Weitere Verbesserungen betreffen den Weißabgleich, der unter anderem eine direkte Eingabe der Kelvinzahl ermöglicht und statt vier nun sechs Speicherplätze für Weißabgleichsvorgaben bietet.

Videos können mit der Nikon D4S​ mit bis zu 60 Vollbildern pro Sekunde in Full-HD-Auflösung gespeichert werden, neben der erhöhten Bildrate wurde allerdings auch an weiteren Einstellungen gearbeitet. So bietet die D4S jetzt zwei wählbare Frequenzgänge für die Tonaufnahme und einen Windgeräuschfilter.

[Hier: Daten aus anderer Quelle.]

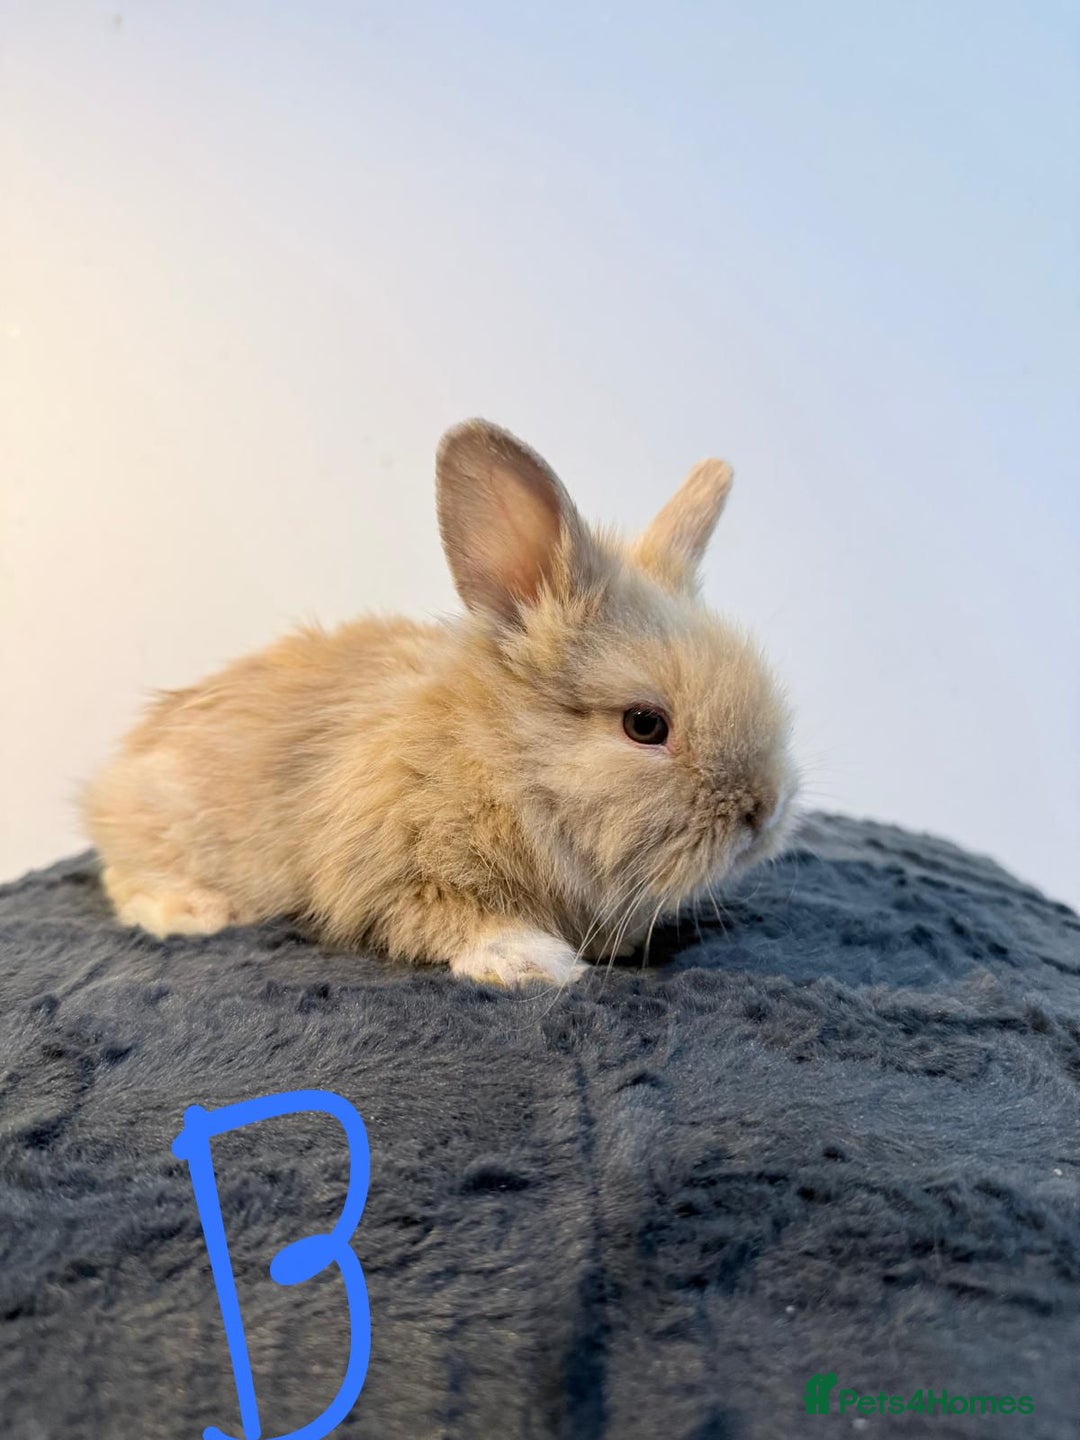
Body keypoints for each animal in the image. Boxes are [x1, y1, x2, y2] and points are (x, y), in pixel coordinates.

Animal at [84, 419, 797, 986]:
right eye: (645, 725)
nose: (761, 814)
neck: (498, 763)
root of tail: (111, 780)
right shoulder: (392, 871)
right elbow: (448, 917)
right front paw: (532, 963)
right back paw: (192, 913)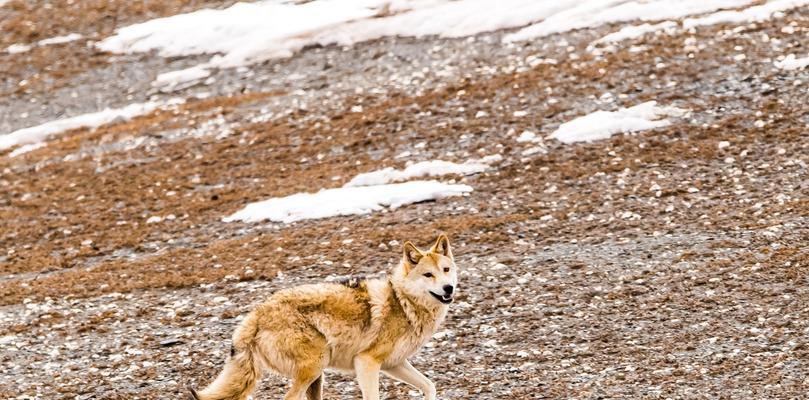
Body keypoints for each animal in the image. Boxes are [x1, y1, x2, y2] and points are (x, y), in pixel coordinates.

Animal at [186, 234, 458, 400]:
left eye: (445, 270)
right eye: (428, 275)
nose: (448, 288)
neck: (404, 303)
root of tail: (255, 316)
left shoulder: (394, 364)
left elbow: (429, 385)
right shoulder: (366, 362)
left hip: (317, 374)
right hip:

Auch an den Schnittstellen hat sich etwas getan. Der Ethernet-Port, der vor allem für Studiofotografen interessant ist, arbeitet jetzt mit Gigabit-Geschwindigkeit. Darüber soll – in Kombination mit dem neuen kleinen RAW-Format (S-RAW, 4 Megapixel) – eine noch schnellere Arbeitsgeschwindigkeit erreicht werden. Der neue Akku der Nikon D4S​ (EN-EL18a) ist zur Nikon D4 kompatibel, besitzt im Vergleich dazu aber eine um 25 Prozent gesteigerte Leistung. 5.960 Aufnahmen sollen damit pro Akkuladung bei Serienaufnahmen möglich sein. Die mit einem Vollmetallgehäuse ausgestattete und natürlich gegen Staub und Spritzwasser geschützte Nikon D4S​ kann ab März 2014 für 6.149 Euro (UVP) bei ausgewählten Nikon-Händlern erworben werden.

Wir konnten bereits einen ersten Blick auf die Nikon D4S​ werfen, da sich äußerlich allerdings fast nichts verändert hat, können wir uns hier kurz halten. Die veränderte Daumenablage, die eine komfortablere Lage in der Hand ermöglichen soll, ist uns nicht wirklich aufgefallen, allerdings soll laut Nikon nach einer längeren Fotosession ein Unterschied spürbar sein. Auch die Veränderung der Schrift ist nur beim direkten Vergleich einer Nikon D4 und D4S sichtbar, auf den ersten Blick mag sie bei der D4S aber etwas "lesefreundlicher" wirken. Zur neuen maximalen ISO-Einstellung von 409.600 lässt sich sagen: Ja, die Aufnahmen sind extrem verrauscht und ja, kein Profi wird diese Sensorempfindlichkeit unter normalen Bedienungen einstellen. Aber: Wer auch bei fast absoluter Dunkelheit ein Bild benötigt, kann mit diesem Ergebnis sicherlich leben. Für ISO 409.600 sind die Bilder wirklich respektabel.